INSTRUCTIONS TO FOLLOW → Your task is to find every line of the listing that includes "down" and copy it.

= Beginning of Section =

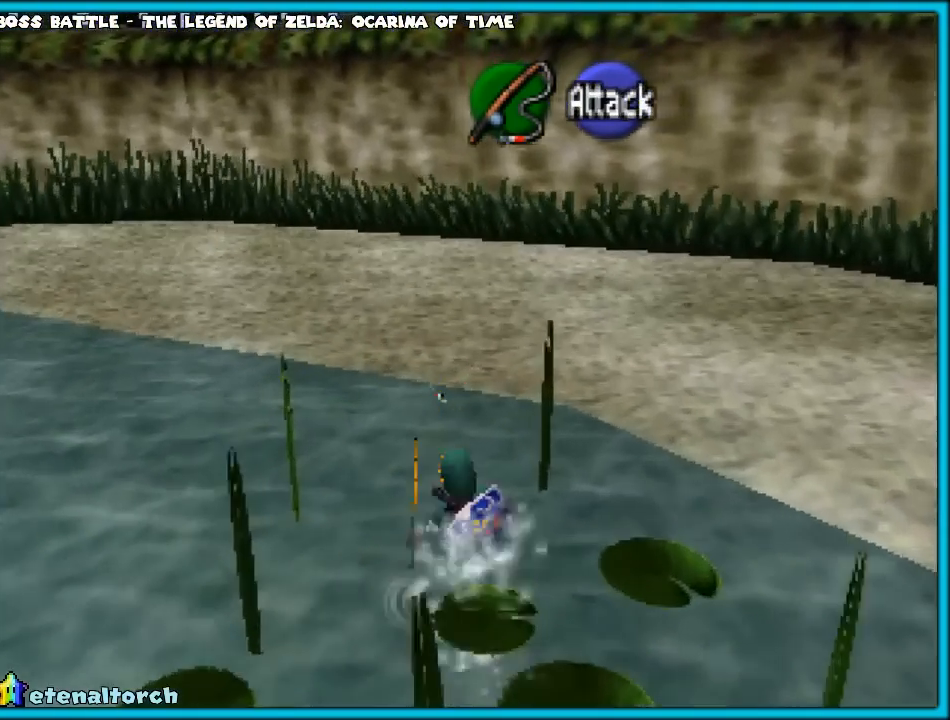
{"buttons": [], "left_stick": "up", "events": [[217, "A", "down"], [350, "A", "up"], [350, "Z", "down"], [433, "left_stick", "up"], [467, "Z", "up"]]}
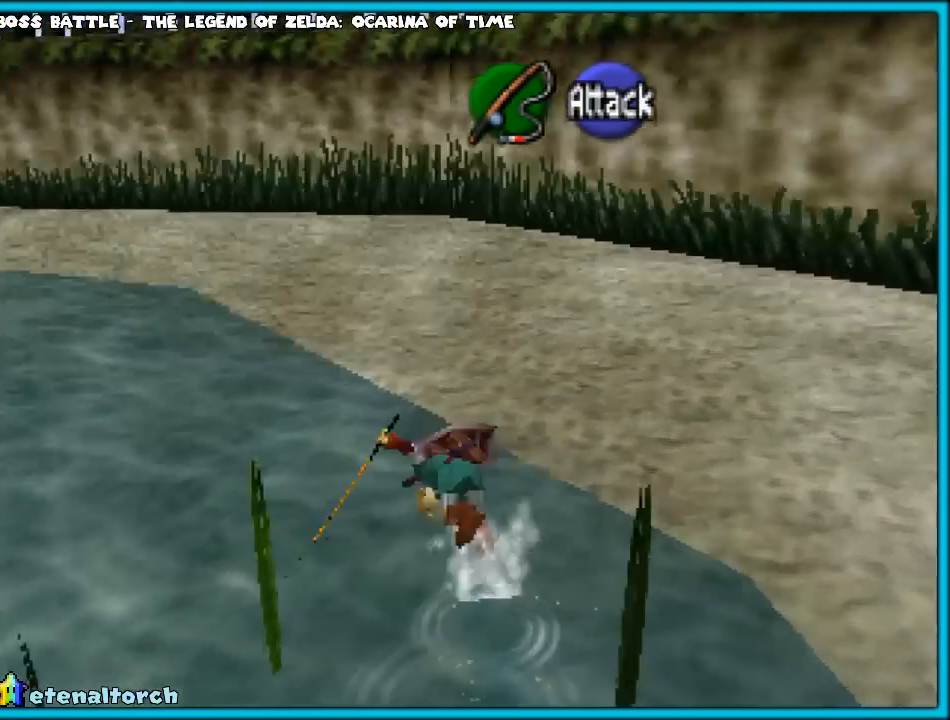
{"buttons": ["A"], "left_stick": "up", "events": [[450, "A", "down"]]}
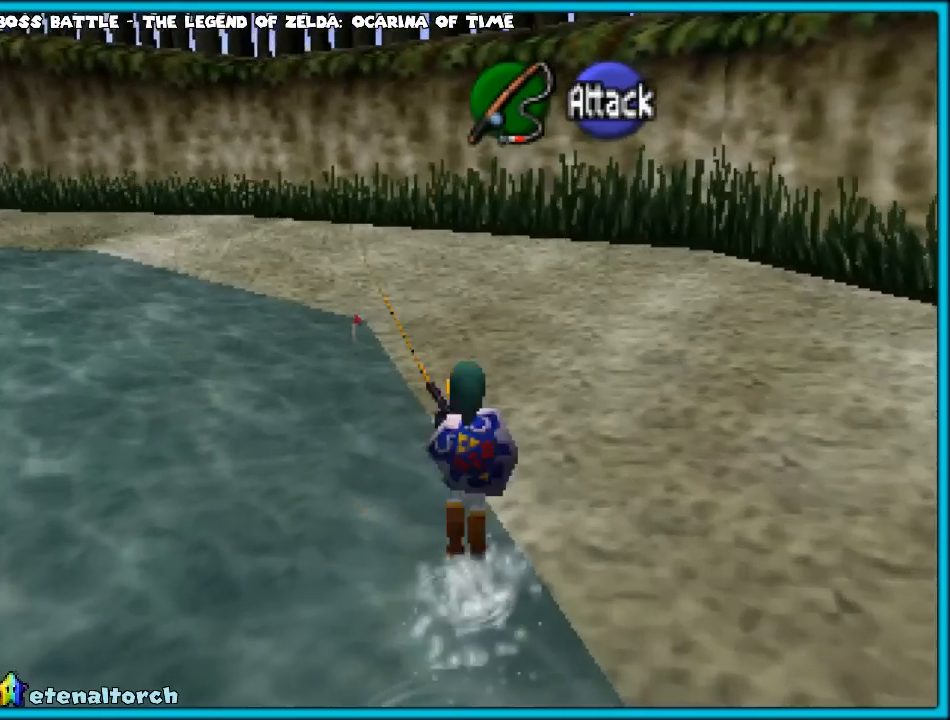
{"buttons": [], "left_stick": "up", "events": [[117, "A", "up"], [150, "Z", "down"], [300, "Z", "up"]]}
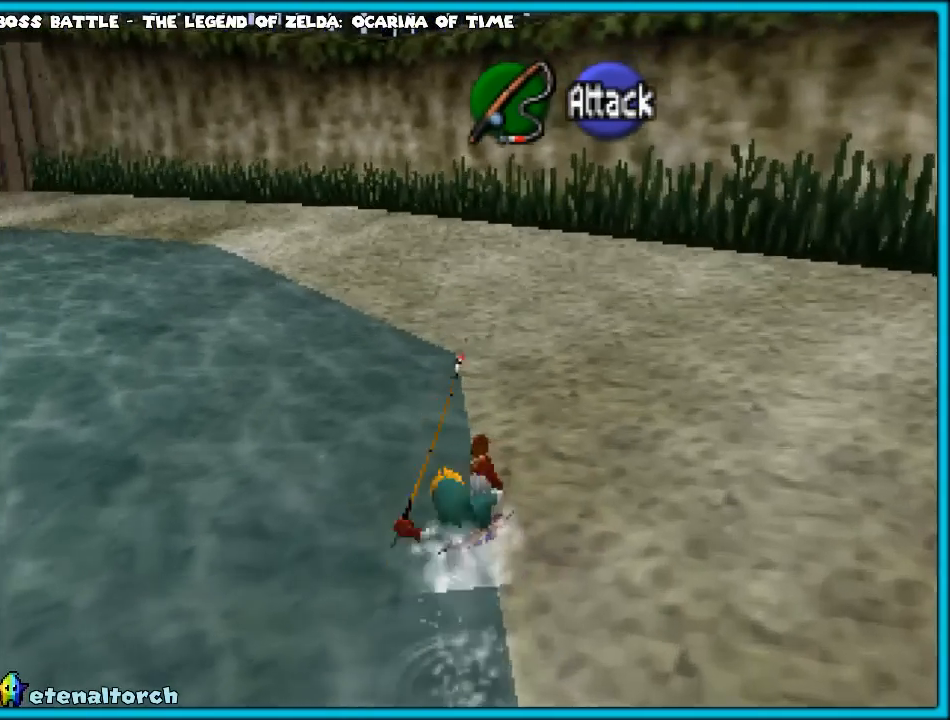
{"buttons": [], "left_stick": "up", "events": [[283, "A", "down"], [450, "A", "up"]]}
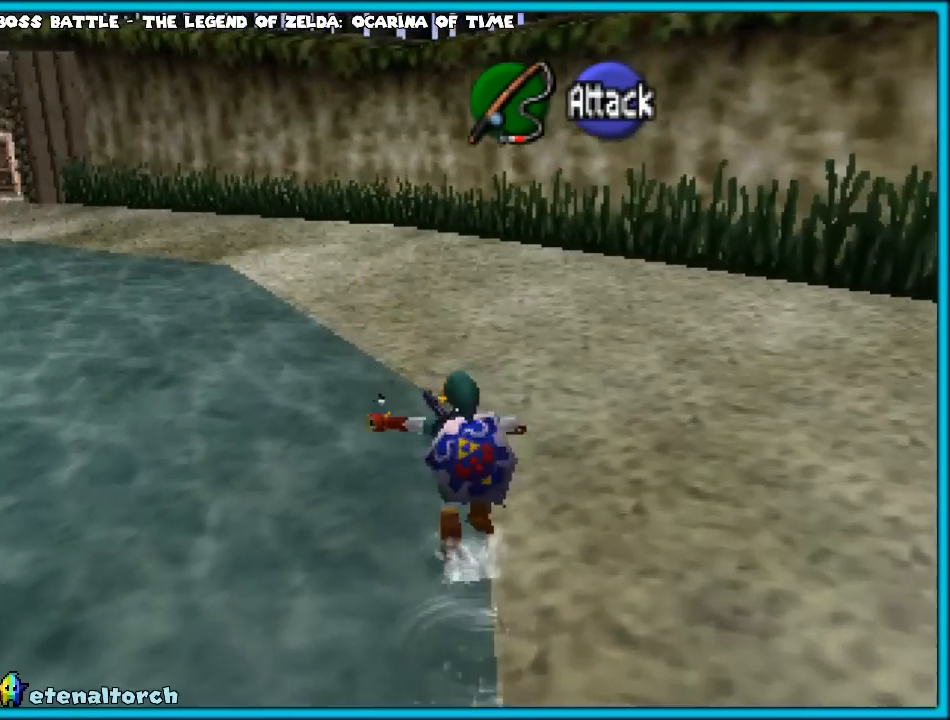
{"buttons": [], "left_stick": "up", "events": []}
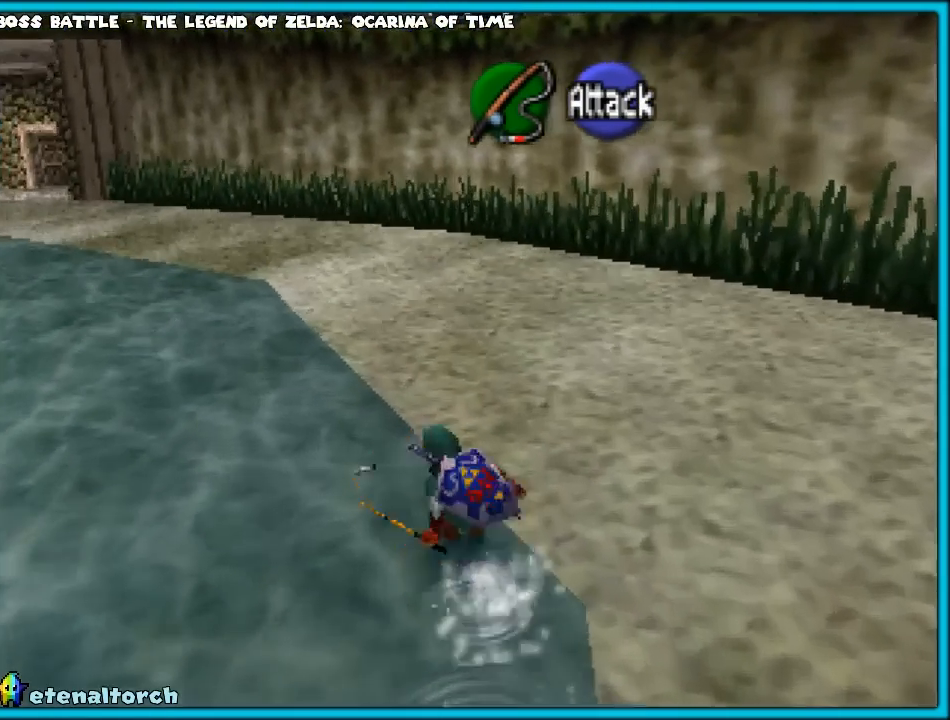
{"buttons": [], "left_stick": "up", "events": [[100, "A", "down"], [333, "A", "up"], [350, "Z", "down"], [483, "Z", "up"]]}
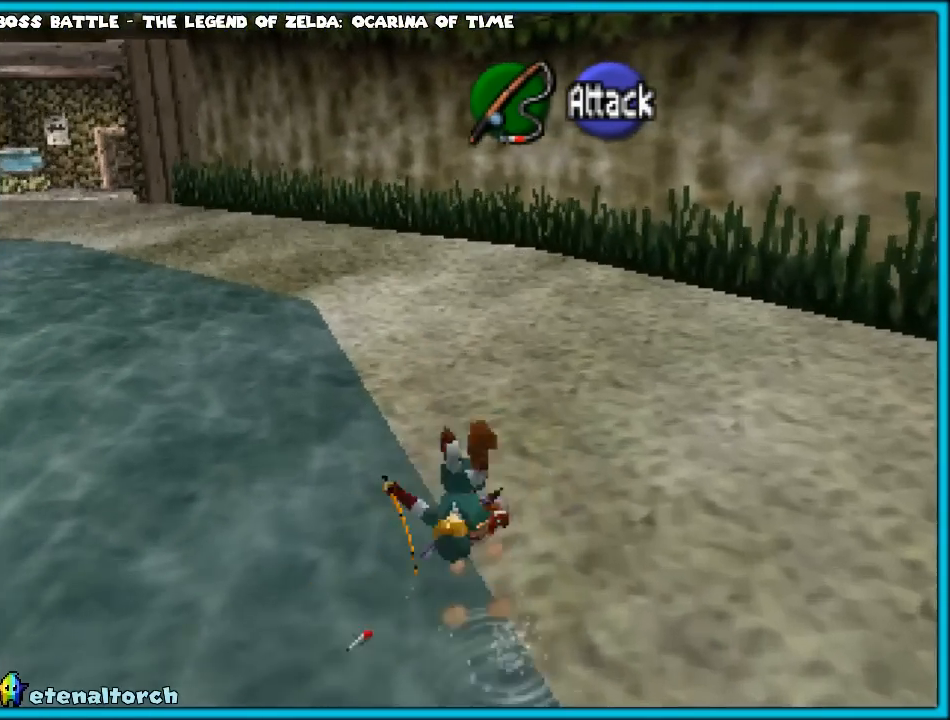
{"buttons": ["A"], "left_stick": "up", "events": [[383, "A", "down"]]}
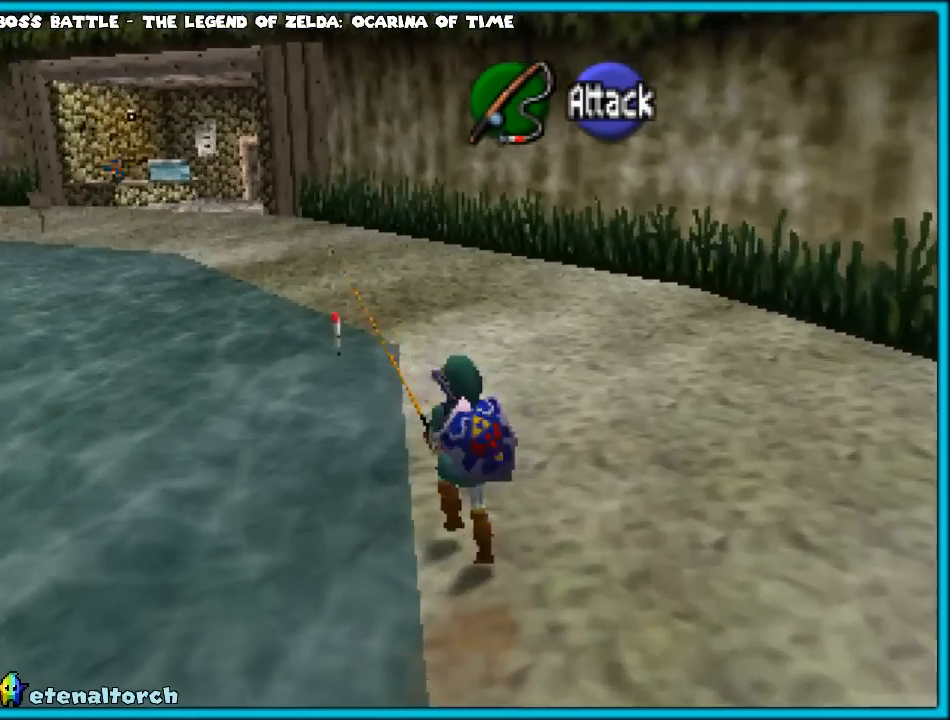
{"buttons": [], "left_stick": "up", "events": [[33, "A", "up"], [150, "Z", "down"], [283, "Z", "up"]]}
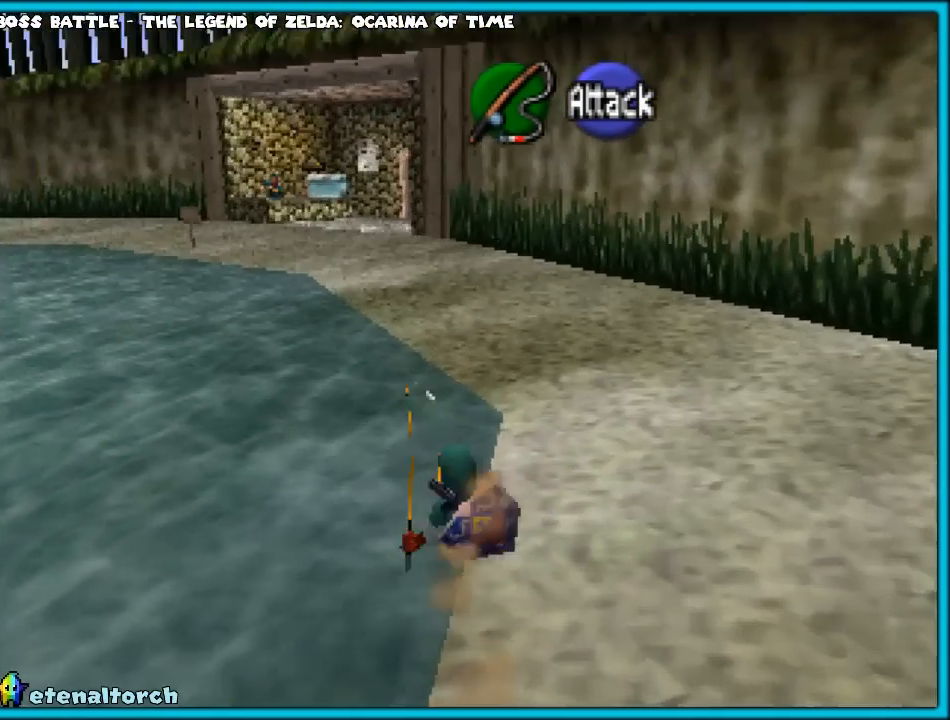
{"buttons": [], "left_stick": "up", "events": [[183, "A", "down"], [400, "A", "up"]]}
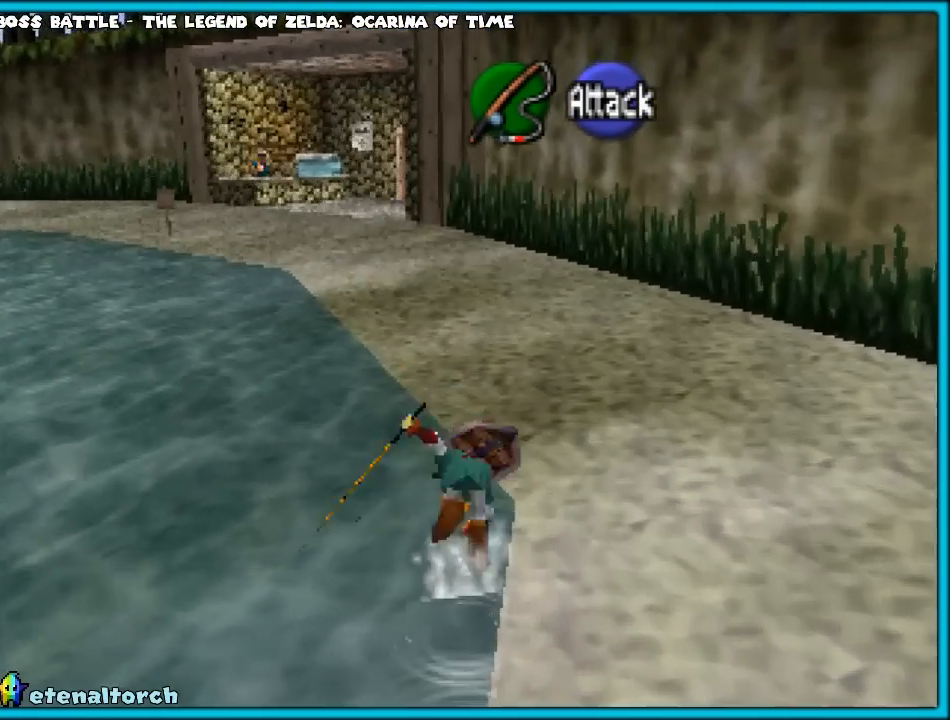
{"buttons": ["A"], "left_stick": "up", "events": [[500, "A", "down"]]}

= End of Section =

YOUR SOLUTION →
{"buttons": [], "left_stick": "up", "events": [[217, "A", "down"], [350, "A", "up"], [350, "Z", "down"], [433, "left_stick", "up"], [467, "Z", "up"]]}
{"buttons": ["A"], "left_stick": "up", "events": [[450, "A", "down"]]}
{"buttons": [], "left_stick": "up", "events": [[117, "A", "up"], [150, "Z", "down"], [300, "Z", "up"]]}
{"buttons": [], "left_stick": "up", "events": [[283, "A", "down"], [450, "A", "up"]]}
{"buttons": [], "left_stick": "up", "events": [[100, "A", "down"], [333, "A", "up"], [350, "Z", "down"], [483, "Z", "up"]]}
{"buttons": ["A"], "left_stick": "up", "events": [[383, "A", "down"]]}
{"buttons": [], "left_stick": "up", "events": [[33, "A", "up"], [150, "Z", "down"], [283, "Z", "up"]]}
{"buttons": [], "left_stick": "up", "events": [[183, "A", "down"], [400, "A", "up"]]}
{"buttons": ["A"], "left_stick": "up", "events": [[500, "A", "down"]]}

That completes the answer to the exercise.